He’s now 27 and has played for five clubs on loan compared to two on a permanent basis, which probably says something. His latest loan spell, at Lecce, has brought two goals from 13 appearances at the time of writing.
In FM11, a certain Yaya Sanogo was a must-buy thanks to his fantastic finishing, but it’s safe to say he didn’t even come close to replicating his digital counterpart’s successes in real life, despite getting the chance to join Arsenal in 2013.
Indeed, he only scored a single goal for the Gunners before being released on a free in 2017. He’s still only 27, but there are already plenty of reasons to ask what could have been – he’s scored 12 times in two seasons at Toulouse.
John Fleck is slowly but surely realising his true FM potential, when he was a Rangers player who burst onto the simulation’s scene armed with Premier League-worthy stats at the age of 19.
In our realm, he stayed in Scotland until 2012 before jumping over to Coventry City and eventually to Sheffield United, where he’s established himself as an important player for Chris Wilder’s Premier League Blades.
Another player who was highly rated across several games – and in real life – Youri Tielemans is still only 23 with plenty of time to fulfil his potential.
He joined Monaco from Anderlecht in 2018 before moving to the Premier League with Leicester City where he has been a real success, turning his loan deal permanent in the summer of 2019.
Youri Tielemans on his return to Leicester 💬 pic.twitter.com/VOyxvuDiDN
— Leicester City (@LCFC) July 8, 2019
A goalscoring machine in both FM13 and FM14, Carlos Fierro made his first transfer in real life at the end of 2017.
However, rather than move to one of Europe’s biggest clubs as Football Manager fans might have expected, Fierro remained in Mexico, joining Cruz Azul.
He has since moved to the MLS with San Jose Earthquakes, but now 25, maybe he won’t develop into one of the world’s best strikers after all.
Given Real Madrid signed Martin Odegaard as a 16-year-old in 2015, it’s fair to say the Football Manager scouts weren’t the only ones who saw the Norwegian’s potential.
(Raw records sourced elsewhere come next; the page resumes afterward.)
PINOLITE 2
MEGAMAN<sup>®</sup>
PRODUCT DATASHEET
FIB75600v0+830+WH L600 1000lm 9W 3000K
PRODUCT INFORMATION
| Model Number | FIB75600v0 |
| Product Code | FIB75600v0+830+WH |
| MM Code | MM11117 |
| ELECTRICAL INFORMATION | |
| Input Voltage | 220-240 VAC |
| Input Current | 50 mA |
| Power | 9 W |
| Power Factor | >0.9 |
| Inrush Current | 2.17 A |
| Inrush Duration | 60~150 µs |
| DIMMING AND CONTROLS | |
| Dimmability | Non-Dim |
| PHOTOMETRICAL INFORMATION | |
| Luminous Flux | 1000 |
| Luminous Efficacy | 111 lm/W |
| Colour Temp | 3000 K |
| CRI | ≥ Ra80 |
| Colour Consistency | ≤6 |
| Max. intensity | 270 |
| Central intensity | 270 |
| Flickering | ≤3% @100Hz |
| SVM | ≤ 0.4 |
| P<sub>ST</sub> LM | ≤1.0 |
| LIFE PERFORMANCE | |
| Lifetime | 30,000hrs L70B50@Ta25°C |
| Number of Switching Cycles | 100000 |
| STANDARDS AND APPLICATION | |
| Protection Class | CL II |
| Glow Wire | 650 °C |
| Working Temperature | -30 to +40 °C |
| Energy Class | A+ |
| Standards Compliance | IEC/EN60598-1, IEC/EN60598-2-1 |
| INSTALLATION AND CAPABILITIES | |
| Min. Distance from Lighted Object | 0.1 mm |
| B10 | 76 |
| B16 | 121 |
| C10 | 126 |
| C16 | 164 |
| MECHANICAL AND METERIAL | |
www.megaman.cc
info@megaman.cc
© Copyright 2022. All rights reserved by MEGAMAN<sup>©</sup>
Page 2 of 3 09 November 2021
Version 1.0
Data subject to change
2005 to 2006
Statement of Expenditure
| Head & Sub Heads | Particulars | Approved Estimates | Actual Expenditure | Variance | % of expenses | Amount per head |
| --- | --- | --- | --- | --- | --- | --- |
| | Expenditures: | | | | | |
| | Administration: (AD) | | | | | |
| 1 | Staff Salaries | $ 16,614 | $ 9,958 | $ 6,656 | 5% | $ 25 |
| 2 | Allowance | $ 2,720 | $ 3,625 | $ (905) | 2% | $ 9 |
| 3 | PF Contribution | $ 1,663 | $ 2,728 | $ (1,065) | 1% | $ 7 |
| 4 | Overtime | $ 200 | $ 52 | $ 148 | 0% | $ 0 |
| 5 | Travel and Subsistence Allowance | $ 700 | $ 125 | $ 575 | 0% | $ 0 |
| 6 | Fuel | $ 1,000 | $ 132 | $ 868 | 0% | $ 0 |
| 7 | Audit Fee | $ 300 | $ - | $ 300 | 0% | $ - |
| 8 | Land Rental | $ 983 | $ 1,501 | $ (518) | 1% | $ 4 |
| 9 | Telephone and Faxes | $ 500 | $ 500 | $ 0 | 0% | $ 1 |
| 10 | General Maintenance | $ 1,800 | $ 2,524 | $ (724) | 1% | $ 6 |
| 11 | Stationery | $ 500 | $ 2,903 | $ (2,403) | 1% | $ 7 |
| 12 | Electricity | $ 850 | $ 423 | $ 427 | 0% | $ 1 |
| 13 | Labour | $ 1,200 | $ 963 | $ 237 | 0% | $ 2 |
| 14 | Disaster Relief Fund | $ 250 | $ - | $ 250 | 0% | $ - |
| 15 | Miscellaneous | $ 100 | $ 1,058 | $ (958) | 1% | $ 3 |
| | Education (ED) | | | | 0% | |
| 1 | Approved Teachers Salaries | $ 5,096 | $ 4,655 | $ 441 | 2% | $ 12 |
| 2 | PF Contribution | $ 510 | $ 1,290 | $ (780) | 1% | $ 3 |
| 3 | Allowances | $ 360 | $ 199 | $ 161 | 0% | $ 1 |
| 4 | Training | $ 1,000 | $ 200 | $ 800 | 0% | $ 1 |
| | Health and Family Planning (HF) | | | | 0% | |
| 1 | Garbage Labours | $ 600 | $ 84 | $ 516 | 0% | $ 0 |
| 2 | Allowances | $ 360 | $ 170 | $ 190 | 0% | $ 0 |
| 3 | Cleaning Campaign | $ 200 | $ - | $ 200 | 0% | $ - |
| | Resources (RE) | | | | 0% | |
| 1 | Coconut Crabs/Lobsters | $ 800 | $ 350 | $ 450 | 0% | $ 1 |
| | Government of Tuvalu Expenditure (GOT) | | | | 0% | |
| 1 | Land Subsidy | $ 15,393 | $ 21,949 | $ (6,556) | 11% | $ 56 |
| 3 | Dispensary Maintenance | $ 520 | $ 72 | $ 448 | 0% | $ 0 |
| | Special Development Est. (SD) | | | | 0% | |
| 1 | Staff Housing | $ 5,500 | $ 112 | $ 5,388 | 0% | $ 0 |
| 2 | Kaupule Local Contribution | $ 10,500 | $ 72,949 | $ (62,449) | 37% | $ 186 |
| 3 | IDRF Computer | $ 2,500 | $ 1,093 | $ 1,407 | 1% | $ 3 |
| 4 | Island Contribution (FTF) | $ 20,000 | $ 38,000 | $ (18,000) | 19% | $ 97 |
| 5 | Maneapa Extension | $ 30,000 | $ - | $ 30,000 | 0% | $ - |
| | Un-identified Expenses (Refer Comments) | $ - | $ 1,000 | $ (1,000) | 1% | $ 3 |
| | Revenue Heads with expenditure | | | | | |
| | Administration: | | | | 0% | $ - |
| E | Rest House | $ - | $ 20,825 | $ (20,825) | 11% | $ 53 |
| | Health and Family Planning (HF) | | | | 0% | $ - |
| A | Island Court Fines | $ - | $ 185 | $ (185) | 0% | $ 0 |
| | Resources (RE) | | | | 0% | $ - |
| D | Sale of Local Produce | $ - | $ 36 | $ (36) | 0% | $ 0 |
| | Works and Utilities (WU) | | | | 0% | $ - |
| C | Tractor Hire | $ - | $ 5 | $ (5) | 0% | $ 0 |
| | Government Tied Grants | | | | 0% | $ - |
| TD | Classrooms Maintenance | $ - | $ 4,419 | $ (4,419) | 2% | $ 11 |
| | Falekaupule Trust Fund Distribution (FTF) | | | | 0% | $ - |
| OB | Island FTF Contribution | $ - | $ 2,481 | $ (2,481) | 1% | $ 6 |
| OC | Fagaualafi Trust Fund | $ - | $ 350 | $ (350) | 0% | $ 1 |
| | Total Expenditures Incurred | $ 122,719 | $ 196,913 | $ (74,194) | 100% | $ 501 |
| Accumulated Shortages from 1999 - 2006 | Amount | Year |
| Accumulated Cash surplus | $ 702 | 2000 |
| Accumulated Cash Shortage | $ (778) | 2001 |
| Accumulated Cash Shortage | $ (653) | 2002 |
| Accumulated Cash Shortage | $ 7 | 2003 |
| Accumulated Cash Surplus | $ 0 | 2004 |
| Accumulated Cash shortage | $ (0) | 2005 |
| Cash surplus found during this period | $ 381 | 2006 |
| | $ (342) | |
He has been gradually improving year-on-year, enjoying a productive loan spell at Heerenveen in 2018-19 before getting his first chance in La Liga with Real Sociedad and grabbing it with both hands. The next step is the Real Madrid squad
It didn’t matter which club you were managing in FM16, if you wanted a world-class defensive midfielder, you signed Ruben Neves.
Casual observers might assume the fact he is now at Wolves in real life means the Football Manager scouts got it wrong, but that isn’t necessarily the case.
The Portugal international has now established himself as a Premier League talent with Wolves, and he’s still regularly scoring blooters.
— George Rinaldi (@GeorgeRinaldi) February 4, 2018
In 2017, it was a certain Gabriel Barbosa, also known as ‘Gabigol’, that had fans excited. Tipped to become the next Neymar by many, his 2016 move to Inter promised much but delivered sadly little – one goal and three loans, to be precise.
Still just 23, he’s now looking to rekindle his career back in Brazil at Flamengo. His first season brought 43 goals in 59 games so there’s time yet for him to make his mark.
With thousands upon thousands of talented youngsters featured every year in the FM databases, this list could conceivably go on forever.
In the 2018 edition, it was another Brazilian, Vinicius Junior, with perhaps the highest potential out of all the young players in the game.
Real Madrid agreed to sign him for £38million from Flamengo when he turned 18, and he was one of the few positives about their trophyless 2018-19 campaign.
He is developing nicely.
Matthijs de Ligt
Matthijs de Ligt is the only defender on this list, but his stats on the 2019 edition made him a Football Manager favourite
The centre-back moved to Juventus for £67.5million after leading Ajax to a domestic double and the semi-finals of the Champions League in 2018-19.
He endured a difficult first few months in Italy and even found himself on the bench under Maurizio Sarri.
After making his first-team debut for Barcelona at 16, Ansu Fati was being talked up as the heir to Lionel Messi.
Fati overtook Messi and Bojan Krkic to become Barcelona’s youngest ever goalscorer in La Liga, and he is also the youngest ever goalscorer in the Champions League.
The Spaniard has already made 24 appearances in his debut season and looks set for a bright future at the Camp Nou.